The US team, lead by captain Megan Rapinoe, took to the stage after their record-extending performance, basking in the glory secured by rising star Rose Lavelle at the 69th minute.
This historic win reverberates a significance not just for American fans.
These women are at the forefront of the fight for equal pay for women, and accomplishing so much sporting success while taking legal action against their own federation for gender discrimination.
Rapinoe also came out last month to accuse FIFA of discrimination after discovering that it had scheduled the Women’s World Cup finals on the same day as the South American Football Championships – Copa America, and the Gold Cup, a football competition involving nations from North America, Central America, and the Caribbean.
The tournament’s top scorer, Rapinoe is a proud gay athlete and her integrity and strength reverberated through the microphone.
‘Getting to play at the highest level at the World Cup with a team like we have…it’s just incredible,’ Rapinoe said. ‘We have no quit in us. We’ll do anything to win.’
This is a tremendous moment in history where we see a group of under-acknowledged women shouldering the inequalities of the world, especially in sports, where on average, male athletes get $179 million more in sports scholarships each year than females.
When it comes to the pay gap in football, the figures are astounding. In total, FIFA distributes $30 million to all the teams in the Women’s Cup. For the men’s World Cup tournament?
Women receive a meagre 7.5% of the men’s earnings.
Rapinoe lead the team to the championships four years ago, where the team received $2 million.
A statement released post-game from a spokesperson for the U.S women’s players association said, ‘”At this moment of tremendous pride for America, the sad equation remains all too clear, and Americans won’t stand for it anymore. These athletes generate more revenue and garner higher TV ratings, but get paid less simply because they are women. It is time for the federation to correct this disparity once and for all.’
If we are serious about equal pay for equal work, sports represents the abominable reality of how far we still have to go to dismantle gender discrimination and inequality.

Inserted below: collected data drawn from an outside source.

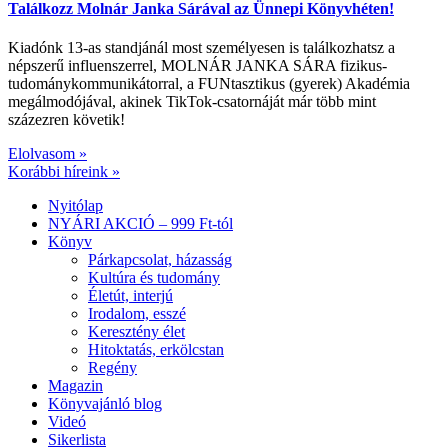
Találkozz Molnár Janka Sárával az Ünnepi Könyvhéten!
Kiadónk 13-as standjánál most személyesen is találkozhatsz a
népszerű influenszerrel, MOLNÁR JANKA SÁRA fizikus-
tudománykommunikátorral, a FUNtasztikus (gyerek) Akadémia
megálmodójával, akinek TikTok-csatornáját már több mint
százezren követik!
Elolvasom »
Korábbi híreink »
Nyitólap
NYÁRI AKCIÓ – 999 Ft-tól
Könyv
Párkapcsolat, házasság
Kultúra és tudomány
Életút, interjú
Irodalom, esszé
Keresztény élet
Hitoktatás, erkölcstan
Regény
Magazin
Könyvajánló blog
Videó
Sikerlista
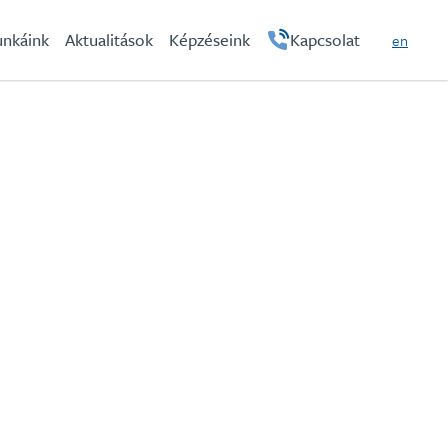
hu
nkáink
Aktualitások
Képzéseink
Kapcsolat
en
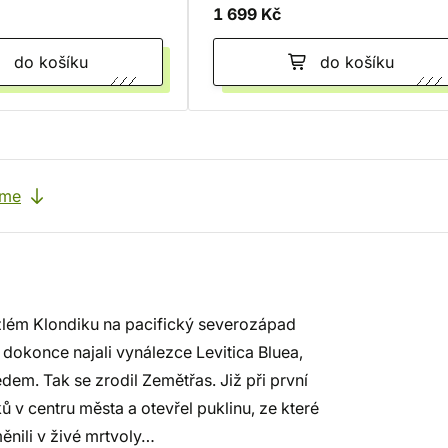
1 699 Kč
do košíku
do košíku
eme
zlém Klondiku na pacifický severozápad
i dokonce najali vynálezce Levitica Bluea,
edem. Tak se zrodil Zemětřas. Již při první
ů v centru města a otevřel puklinu, ze které
měnili v živé mrtvoly…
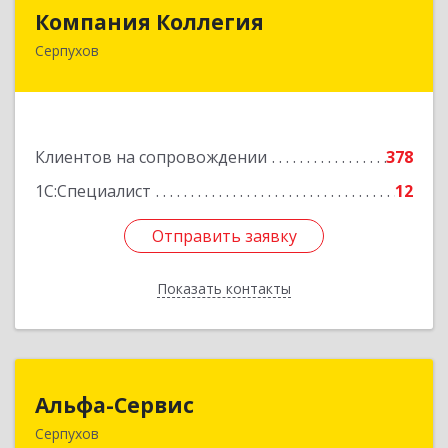
Компания Коллегия
Компания Коллегия
Серпухов
142211, Московская обл, Серпухов г, Оборонная
ул, дом № 19
Подробнее
Клиентов на сопровождении
378
1С:Специалист
12
Отправить заявку
Отправить заявку
Показать контакты
Назад
Альфа-Сервис
Альфа-Сервис
Серпухов
142200, Московская обл, Серпухов г,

FIFA and the state of eco-system of international soccer is teeming with corruption and crime, but it’s also an opportunity to right the wrongs of the gender inequality that spreads through the world, across all industries.
The team has also been a champion of political independence, refusing to meet their country’s president, Donald Trump. Ali Krieger told CNN earlier this month ‘I refuse to respect a man who warrants no respect.’
Despite FIFA president Infantino coming out to say that he intends to double the prize money for the winners of the next tournament in four years’ time, that does not address the disparaging gap, since he will also most likely increase the men’s payment by an extra $40 million.
This win and its repercussions continues to highlight the need for us to pursue a world where female athletes continue to receive an insultingly small fraction of what their male counterparts receive.